• Provided text

=== Begin Enclosure ===

Ai Cheng (; born 15 February 1987), known professionally as Gloria Ai, is a Chinese bilingual business anchorwoman. She is the founder of iAsk Media, Venture Partner at SAIF Partners. Started her own business, iAsk Media, since 2014, focus on shows interviewing people made great contributions to the world. She was awarded as Global Shapers from World Economic Forum and Forbes 30 Under 30 Asia from Forbes.

Early life 
Ai was born in Huangshan, Anhui province in 1987.  She then went on to Beijing, and later Boston to study. Upon graduation from Harvard, she became a New York-based business commentator for China Central Television before returning to China and founded iAsk Media.

Career 
Prior to Ai's entrepreneurial ventures, she was a business commentator at China Central Television Business Channel in New York and an Investment Policy Consultant at the International Finance Corporation in Washington D.C.

Ai started her own company iAsk Media in 2014 as founder and host. In 2016, Ai joined SAIF Partners in 2016 as Venture Partner.

Education 
Ai graduated from the Harvard Kennedy School with a master's degree in Business and Government Policy, during which she served as the President of Media Group at Harvard Kennedy School. She previously obtained a master's degree in International Communications from Peking University, during which she served as the President of Nanyan Radio Station of Peking University Graduate School. Ai earned her BA degree from Communication University of China, during which she served as Chief Editor of University Newspaper of Communication University of China.

=== End Enclosure ===

• Entries supplied

=== Begin Enclosure ===

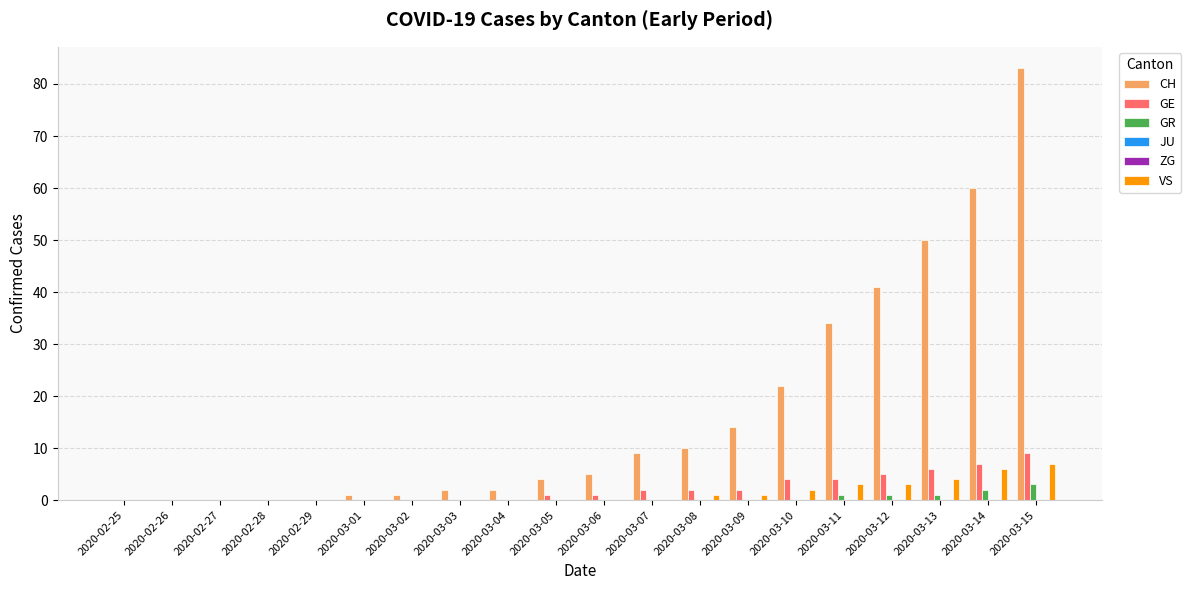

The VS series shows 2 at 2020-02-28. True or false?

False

=== End Enclosure ===
=== Begin Enclosure ===

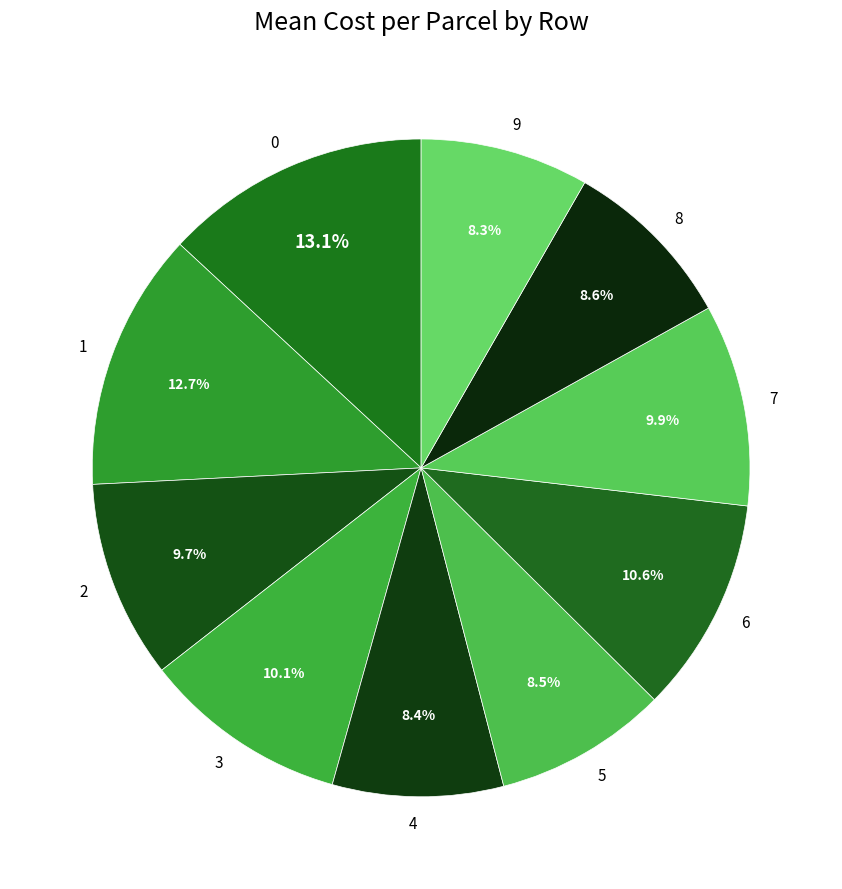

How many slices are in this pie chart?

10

=== End Enclosure ===

• Problems to work on
1. Return the passage of the Gloria Ai biography verbatim, starting with "Ai started her" and going on through "University of China.".
2. Write the next part of the Gloria Ai biography, picking up after its final sentence.

• Answers by item
1.
Ai started her own company iAsk Media in 2014 as founder and host. In 2016, Ai joined SAIF Partners in 2016 as Venture Partner.

Education 
Ai graduated from the Harvard Kennedy School with a master's degree in Business and Government Policy, during which she served as the President of Media Group at Harvard Kennedy School. She previously obtained a master's degree in International Communications from Peking University, during which she served as the President of Nanyan Radio Station of Peking University Graduate School. Ai earned her BA degree from Communication University of China, during which she served as Chief Editor of University Newspaper of Communication University of China.

2.
Charity 
Ai is committed to support children and youth for a better life. She co-hosts the first nationally broadcast weekly program that raises funds for China's poorest children who live in over 100,000 villages below poverty line. She hosts another top nationally broadcast reality show You're Hired! which helps tens of millions of new graduates get their jobs.. She also founded the iAsk Red Charity. The charity hosted event in 2016 which gathered over 200 business leaders to support campaigns for a wide range of social NGOs, such as WABC for autistic children, SOS Children's Villages China for orphans and so on.

Books 
 How Not Letting Your Company Die For Startups (Chinese, ) published by CITIC Press in 2017.
 Common Sense of Entrepreneurship (Chinese,  ) published by CITIC Press in 2016.
 Struggle is a Faith (Chinese, ) published by China Friendship Press in 2015.

Honours and awards 
 2016, Forbes 30 Under 30 Asia by Forbes.
 The Global Shapers by World Economic Forum.
 2021, National Woman Pace-Setter.

References 

 Profile about Gloria Ai on Boao Forum website.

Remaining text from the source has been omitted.